On my trip to explore the Hokuriku region, specifically Nagano, Gifu and Kanazawa, I was really looking forward to seeing Takayama and Shirakawa-go in Gifu prefecture. Takayama is a small town surrounded by scenic mountains with a river running through it. Historically it was known for its high quality timber and highly skilled carpenters during the feudal ages. Shirakawa-go is a historic village with unique steep-roofed homes designed specifically to withstand the heavy snow in the area, and a designated UNESCO World Heritage Site.
We arrived in Takayama in the afternoon and visited Takayama Jinya which was the local governor’s office during the Edo period. This is the last remaining original building of its kind in the country and has been restored almost entirely to its original Edo period state. All the other Jinyas were torn down after the restoration of Emperor Meiji in 1868. This one escaped destruction by serving as the Takayama Prefectural Office from 1868 to 1969. Besides official business space, the structure also includes residential space, storehouses, and even a grim interrogation room.
From the Jinya, we walked a couple of blocks to San-machi, the old merchant quarter and one of the best preserved Edo-period neighborhoods. The old merchant and artisan houses have all been converted in private museums, traditional restaurants or souvenir shops. Several old sake breweries/shops still operate and visitors can try, buy, and make Takayama sake. The three narrow lanes are often quite packed, a popular place to have green tea ice cream and coffee and to buy souvenirs.

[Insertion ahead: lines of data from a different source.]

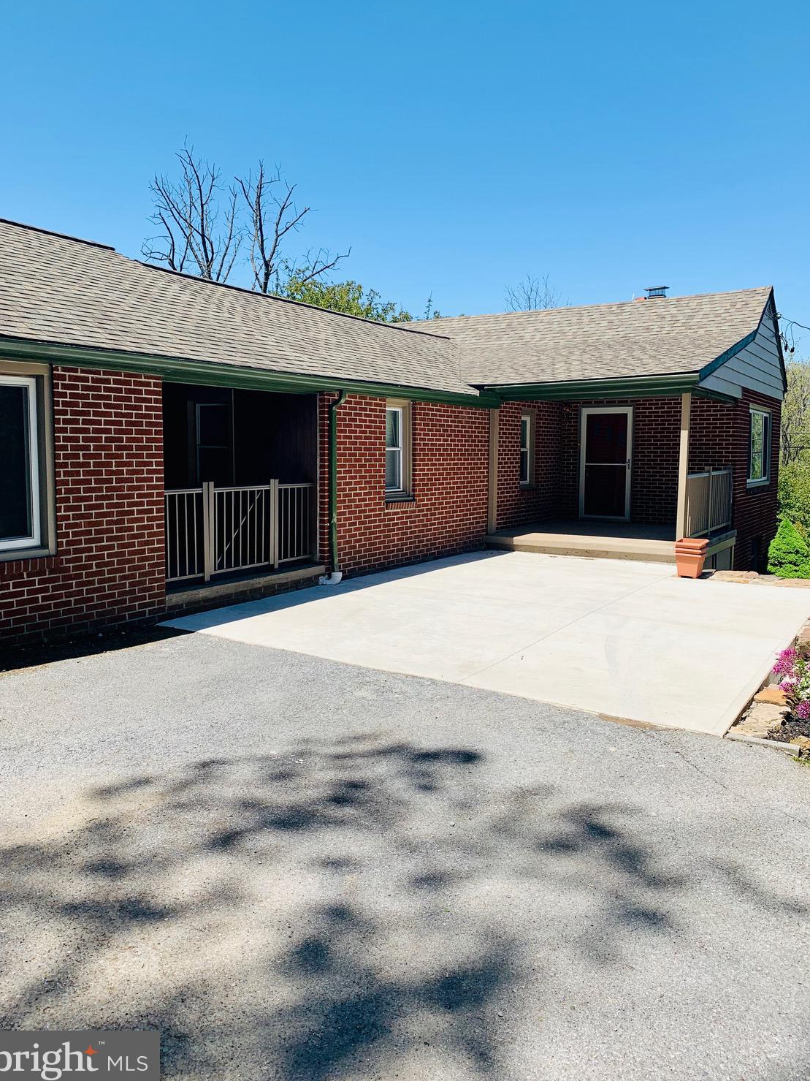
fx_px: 843
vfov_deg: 65.3
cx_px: 398
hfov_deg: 51.3
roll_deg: -0.4
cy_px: 529
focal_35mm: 27
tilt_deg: -4.2
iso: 25
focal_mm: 4.25
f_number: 1.8
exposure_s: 1/2208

Besides the Jinya and San-machi quarter, visitors should also consider seeing the morning markets along the river, restored heritage homes which house artifacts and crafts, and the Festival Float Exhibition Hall where the famous elaborate Takayama floats are displayed throughout the year. When in Takayama, trying the famed Hida beef is an absolute must – it is amongst the best beef in all of Japan. Hida beef is high quality meat from black-haired Japanese cattle that have been raised in the region for at least two years, and it has to pass a stringent grading system. There are many ways to try this local delicacy including Japanese-style sukiyaki (stew), yakiniku (grilled), or simply as a fine steak. I was lucky enough to have tried it twice: very thinly sliced in sukiyaki, and grilled on a magnolia leaf with miso paste. It was definitely the most tender beef I’ve ever had.
The next morning we traveled from Takayama onward to Kanazawa and stopped by Shirakawa-go for a few hours in the morning. Only a 1-hour scenic drive away, Shirakawa-go can be visited from Takayama as a day trip or as a stop between Takayama and Kanazawa. Together with Gokayama (another historic village) in nearby Toyama, it was registered as a UNESCO World Heritage Site in 1995. The villages are famous for their farmhouses which are built in a unique architectural style, gassho. The style features steep roofs designed to withstand the large amounts of heavy snow that falls in the region during the winter. The name means “hands together” as in prayer. Interestingly the roofs, made without nails, provided a large attic space generally used for cultivating silkworms.
Before going to the village, we stopped by the look out point where we were rewarded with a sweeping panoramic view of the village set amongst beautiful mountain scenery. From above, Shirakawa-go looks like a fairy tale village set amongst the mountains and river.
The village is open during sunlight hours and visitors are welcome to stroll the historic area which has 112 Gasho-styled houses. When we visited it was a crisp autumn day and the sun was bright and warm overhead, perfect for meandering. Some houses were still inhabited, others were converted into guesthouses, gift shops & museums such as the Gassho-styled Life Museum. The shops sold little trinkets, souvenirs, dried fruits and knick-knacks. There were also a couple of places that sold ramen and soft-serve ice cream.
I learned that these thatched-roof houses were so valuable and flammable that the villagers take turns doing rounds in the village reminding residents to be mindful of their stoves and fire. These roofs are integral to the purpose of the structure and cost millions of Japanese yen, and require as many as 200 people to take part in replacing a single roof.
Although my visit to Takayama and Shirakawa-go was brief, I was able to enjoy the mountain air and natural scenic beauty, see wonderfully preserved historical buildings, and try the famed local beef, making the Gifu region a definite highlight on my whirlwind trip to the Hokuriku region. With the new shinkansen line to the Hokuriku region slated to open March 14th, 2015, travel to these beautiful towns in northwest Honshu will be easier than ever.